[REQUIREMENT A] In the sermon notes, rewrite the passage between "July 30, 2023" and "120, et al.)", inclusive, replacing "scribes" with "copyists".
[REQUIREMENT B] List every commentator the sermon notes quote or cite by name.

[TEXT EXCERPT]
=======
July 30, 2023
Matthew 6:5-15 (READ AS WE GO)
Notes:
- We have covered verses in this section of the Sermon out of order.
- The KJV has the doxology, “For thine is the kingdom, and the power, and the glory, for ever. Amen.” This ending appears in many ancient manuscripts, but “It was not original.” (Utley) “Evidently, pious scribes added it later to make the prayer more suitable for use in public worship. They apparently adapted the wording of David’s prayer in 1 Chronicles 29:11.” (Constable, cf. Blomberg, 120, et al.)
The title of the sermon is “Kingdom Competency: Fasting, Giving, Praying, pt 2.” We are in the middle of the illustrations, instructions and applications that Jesus used to teach His audience against “acting out” righteousness before people and how to do rewardable righteous acts. The consequence of failing in these commands of righteousness is to have future rewards wiped away from our accounts. Jesus’ instructions for perfection called for righteous acts in three core elements of “Jewish piety,” fasting, prayer, and giving.1 These acts are are not suggestions but are instead assumed to be a part of the community of God. Do these things of righteousness, but --Jesus warned-- “Beware of practicing your righteousness before other people in order to be seen by them.” (6:1) You’ll remember Carson’s recap from last week: “Be perfect, but be careful.” ¶ After we look at Jesus’ warnings against prayer for show, we will be covering the Model Prayer, more often called The Lord’s Prayer. The value of these warnings and this prayer model Jesus gave us in invaluable. Many people have been saved from self-centered prayer because of this example. There would also be a significant gap in the Church without it. So I am looking forward to looking at this passage with you this morning.
=======
[MATERIAL PROVIDED]
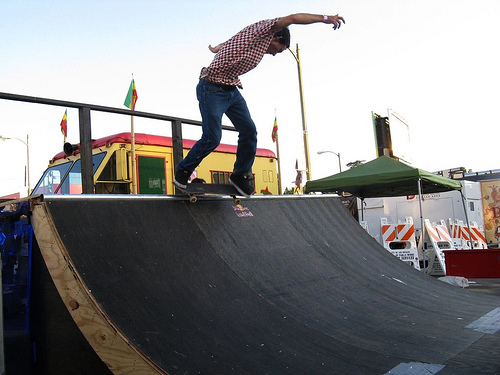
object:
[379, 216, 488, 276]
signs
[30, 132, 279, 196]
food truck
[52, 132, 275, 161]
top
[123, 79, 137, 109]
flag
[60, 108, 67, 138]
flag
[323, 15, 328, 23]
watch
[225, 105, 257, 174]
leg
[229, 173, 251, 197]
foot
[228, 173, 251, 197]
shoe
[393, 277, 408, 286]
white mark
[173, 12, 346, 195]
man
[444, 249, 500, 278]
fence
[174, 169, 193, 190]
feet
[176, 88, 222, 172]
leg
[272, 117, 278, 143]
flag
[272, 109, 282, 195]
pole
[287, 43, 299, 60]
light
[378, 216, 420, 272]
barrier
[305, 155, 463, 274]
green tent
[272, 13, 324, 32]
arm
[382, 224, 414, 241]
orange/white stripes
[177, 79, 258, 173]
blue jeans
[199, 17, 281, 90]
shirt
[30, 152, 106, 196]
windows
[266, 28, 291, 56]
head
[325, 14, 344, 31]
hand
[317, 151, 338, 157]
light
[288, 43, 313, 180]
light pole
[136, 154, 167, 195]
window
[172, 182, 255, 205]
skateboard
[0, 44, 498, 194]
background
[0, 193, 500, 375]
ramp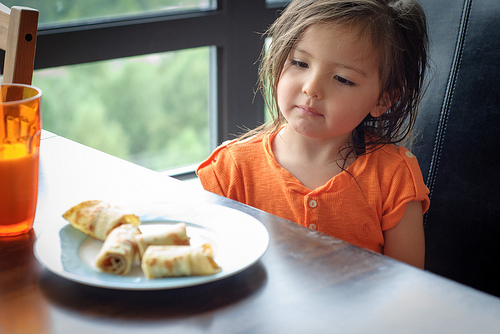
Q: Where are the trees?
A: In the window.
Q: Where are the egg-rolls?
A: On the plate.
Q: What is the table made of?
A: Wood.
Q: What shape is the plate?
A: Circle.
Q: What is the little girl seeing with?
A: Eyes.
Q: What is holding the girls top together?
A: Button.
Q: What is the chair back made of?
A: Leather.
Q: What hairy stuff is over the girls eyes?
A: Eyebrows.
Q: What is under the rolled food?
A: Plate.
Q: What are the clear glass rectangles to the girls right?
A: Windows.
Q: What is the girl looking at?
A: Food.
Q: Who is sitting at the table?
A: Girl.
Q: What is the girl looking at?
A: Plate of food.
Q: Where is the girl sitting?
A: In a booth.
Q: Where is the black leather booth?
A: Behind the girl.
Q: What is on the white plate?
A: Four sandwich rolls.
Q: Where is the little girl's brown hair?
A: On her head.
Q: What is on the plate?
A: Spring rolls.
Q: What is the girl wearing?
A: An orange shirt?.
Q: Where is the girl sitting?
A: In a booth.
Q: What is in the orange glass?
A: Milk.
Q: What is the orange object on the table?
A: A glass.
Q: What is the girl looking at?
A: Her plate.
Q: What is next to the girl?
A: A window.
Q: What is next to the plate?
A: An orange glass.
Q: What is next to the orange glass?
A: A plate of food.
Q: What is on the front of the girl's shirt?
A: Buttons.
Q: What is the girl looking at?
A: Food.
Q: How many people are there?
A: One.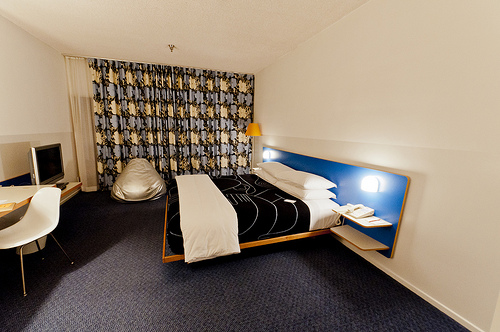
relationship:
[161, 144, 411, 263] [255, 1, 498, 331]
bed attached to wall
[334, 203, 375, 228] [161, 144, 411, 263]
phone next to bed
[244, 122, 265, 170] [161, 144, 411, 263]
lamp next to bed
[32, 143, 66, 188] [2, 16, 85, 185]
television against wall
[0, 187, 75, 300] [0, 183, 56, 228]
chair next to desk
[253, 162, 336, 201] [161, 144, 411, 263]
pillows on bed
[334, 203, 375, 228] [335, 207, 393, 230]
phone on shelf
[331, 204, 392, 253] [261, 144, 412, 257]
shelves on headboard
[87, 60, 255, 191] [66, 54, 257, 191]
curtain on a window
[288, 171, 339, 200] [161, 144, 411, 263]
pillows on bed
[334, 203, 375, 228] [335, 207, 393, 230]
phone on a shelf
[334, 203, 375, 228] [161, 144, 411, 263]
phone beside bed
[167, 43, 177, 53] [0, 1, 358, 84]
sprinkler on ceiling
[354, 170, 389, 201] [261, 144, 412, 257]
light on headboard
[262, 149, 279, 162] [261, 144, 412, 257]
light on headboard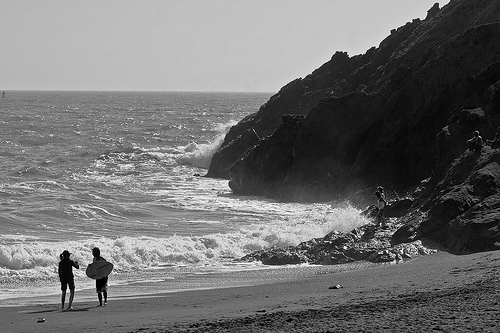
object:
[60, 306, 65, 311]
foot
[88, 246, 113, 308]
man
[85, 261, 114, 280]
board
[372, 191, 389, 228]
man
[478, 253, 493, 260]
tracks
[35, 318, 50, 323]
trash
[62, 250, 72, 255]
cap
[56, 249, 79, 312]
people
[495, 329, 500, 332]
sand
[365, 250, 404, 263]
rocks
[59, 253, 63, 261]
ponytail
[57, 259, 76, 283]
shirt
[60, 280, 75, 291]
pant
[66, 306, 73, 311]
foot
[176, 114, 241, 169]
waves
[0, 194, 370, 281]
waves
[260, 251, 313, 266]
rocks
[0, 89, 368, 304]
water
=======
[EXERCISE SOLUTION A]
July 30, 2023
Matthew 6:5-15 (READ AS WE GO)
Notes:
- We have covered verses in this section of the Sermon out of order.
- The KJV has the doxology, “For thine is the kingdom, and the power, and the glory, for ever. Amen.” This ending appears in many ancient manuscripts, but “It was not original.” (Utley) “Evidently, pious copyists added it later to make the prayer more suitable for use in public worship. They apparently adapted the wording of David’s prayer in 1 Chronicles 29:11.” (Constable, cf. Blomberg, 120, et al.)

[EXERCISE SOLUTION B] Utley, Constable, Blomberg, Carson